The selection ends, as indeed Britain might itself, with Nicola Sturgeon, but the one woman on the list whose story made me wince the most was the novelist Fanny Burney. In a letter to her sister, she described the mastectomy she had in 1811 after being diagnosed with breast cancer. There were seven doctors, no form of anaesthesia, and she was placed on a mattress with instructions she wasn’t to be held. A cambric handkerchief was placed over her face, but it was transparent. “Bright through the cambric, I saw the glitter of polished steel,” she wrote. At this point I should stop, as indeed did Dame Jenni, and point out that Fanny Burney lived for another 29 years after the operation.

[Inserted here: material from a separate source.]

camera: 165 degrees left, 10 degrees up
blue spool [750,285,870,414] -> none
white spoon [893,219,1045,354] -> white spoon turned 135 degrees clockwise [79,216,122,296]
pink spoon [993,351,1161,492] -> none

Two good questions – “Who was the first feminist you ever met?” and “Would you have been a suffragette or a suffragist” – followed, and for the answer to the first we went back to her native Barnsley (who could even guess?). It was her French teacher, Mme Short, who sounds a bit like a south Yorkshire Jean Brodie, “a slight smell of body odour mixed with Je Reviens and so beautiful that the class all fell in love with her”. Mme Short insisted that her gals, when reading Flaubert’s Madame Bovary, had to take the side of poor Emma Bovary, whose position of utter powerlessness “we needed to analyse as feminists”.

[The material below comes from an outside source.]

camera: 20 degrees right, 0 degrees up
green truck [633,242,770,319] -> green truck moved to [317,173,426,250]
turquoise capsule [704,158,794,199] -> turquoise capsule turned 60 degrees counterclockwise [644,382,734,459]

Murray, who has the knack – invaluable for a broadcaster – of treating an audience of 400 with the same intimacy, naturalness and engagement as table of four, added that although she’s president of the Fawcett Society (of non-violent suffragists) she would also have been tempted to join the suffragettes, whose campaign for the vote used violence (although they pledged never to harm human life). “It’s both, really. But if I ask myself which one … I can just see myself chained to the railings.”

I could have got this wrong, but I can imagine Val McDermid, novelist and Woman’s Hour stalwart, joining her there. In September, McDermid will celebrate 30 years as a published novelist, and she was particularly good at explaining how she first started. As a busy tabloid news editor in Manchester, the only free time in which she could write was on Monday afternoons between 2pm and 7pm. The writer Mary Higgins Clark, she pointed out, bringing up five young children, had even less: just the one hour from 10pm-11pm. “But it’s a good idea to identify a chunk of time where you’re regularly free and at your most productive. If you won’t commit to yourself, how can you expect anyone else to commit to you?” Sound advice.

Here’s some more, culled from an engaging event with Bulgarian-born poet and writer Kapka Kassabova and Donegal mapmaker and writer Garrett Carr. Treat the periphery just as if it were the centre. Travel there – to Bulgaria’s once-forbidden border zones with Turkey and Greece in her case, and Northern Ireland’s wriggling frontier in his – talk to the borderland peoples, make allowances for their contrariness, listen to their stories, and take the pulse of the past. Stir in the mind, leave to settle, then write up with panache. And if you’re lucky with your timing, as these two are, you’ll find publication coincides with everyone suddenly worrying about soft borders turning dangerously, divisively hard.